As of now read_fwf
infers the fields positions using only first 100 rows of the file, and this number is not easily modifiable. However, if there is a field with values for several rare objects only, it will be completely missed! So it would be great if pandas used much more rows by default (100 is quite a small number) - why not put something like 10000? Or at least provide a way to increase this number and/or a parameter like infer_using_whole_file=False
.
If anyone finds this issue and needs an immediate solution - I personally use monkey-patching:
_detect_colspecs = pd.io.parsers.FixedWidthReader.detect_colspecs
pd.io.parsers.FixedWidthReader.detect_colspecs = lambda self, n=100000, skiprows=None: _detect_colspecs(self, n, skiprows)
Comment From: gfyoung
Indeed! Would be nice to parameterize how many rows you need to infer field positions.
Comment From: aldanor
Yes, this messes thing up quite often and columns where strings get longer towards the end of the data may get messed up and truncated.
Comment From: amotl
Hi there,
first things first: Thanks a stack for outlining this important detail, it just saved our implementation 12. 🌻
Provide a way to increase this number and/or a parameter like
infer_using_whole_file=False
. Would be nice to parameterize how many rows you need to infer field positions.

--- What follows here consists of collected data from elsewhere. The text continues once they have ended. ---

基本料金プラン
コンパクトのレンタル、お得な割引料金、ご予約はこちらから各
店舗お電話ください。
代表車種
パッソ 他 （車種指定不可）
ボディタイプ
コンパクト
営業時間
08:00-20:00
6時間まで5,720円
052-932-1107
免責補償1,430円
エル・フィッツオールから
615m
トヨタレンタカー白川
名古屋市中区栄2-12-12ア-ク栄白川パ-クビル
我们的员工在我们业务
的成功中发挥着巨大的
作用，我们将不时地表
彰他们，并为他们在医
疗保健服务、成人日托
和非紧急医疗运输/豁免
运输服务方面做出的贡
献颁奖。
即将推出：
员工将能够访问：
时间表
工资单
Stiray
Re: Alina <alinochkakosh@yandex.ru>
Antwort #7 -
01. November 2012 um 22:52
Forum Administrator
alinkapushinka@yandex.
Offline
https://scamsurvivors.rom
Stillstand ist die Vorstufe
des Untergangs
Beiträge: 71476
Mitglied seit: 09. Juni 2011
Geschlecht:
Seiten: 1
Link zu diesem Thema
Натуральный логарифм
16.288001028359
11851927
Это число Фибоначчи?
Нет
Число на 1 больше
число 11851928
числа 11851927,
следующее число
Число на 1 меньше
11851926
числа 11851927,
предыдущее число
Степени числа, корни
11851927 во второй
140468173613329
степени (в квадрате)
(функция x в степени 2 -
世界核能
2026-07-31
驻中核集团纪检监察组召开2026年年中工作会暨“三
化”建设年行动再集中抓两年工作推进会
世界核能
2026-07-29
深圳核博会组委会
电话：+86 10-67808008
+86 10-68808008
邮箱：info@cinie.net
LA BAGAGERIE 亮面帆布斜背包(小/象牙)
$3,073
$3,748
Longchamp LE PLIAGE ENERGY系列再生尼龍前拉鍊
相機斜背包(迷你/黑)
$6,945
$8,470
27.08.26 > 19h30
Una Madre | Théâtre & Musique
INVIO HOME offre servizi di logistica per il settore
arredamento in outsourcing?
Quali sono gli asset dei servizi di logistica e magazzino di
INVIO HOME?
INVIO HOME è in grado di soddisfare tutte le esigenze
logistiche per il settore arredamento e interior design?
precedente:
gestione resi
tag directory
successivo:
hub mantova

On this matter, we wanted to report that the infer_nrows
argument has apparently been added to read_fwf
, so, while it still does not satisfy the need for a infer_using_whole_file
flag, the original gist can be implemented like read_fwf(colspecs="infer", infer_nrows=100000)
now, which may be more convenient than using the monkey patch, depending on the scenario.
With kind regards, Andreas.
Comment From: amotl
the need for a
infer_using_whole_file
flag
It looks like using infer_nrows=np.Infinity
works well, see https://github.com/earthobservations/wetterdienst/commit/a4b15125d.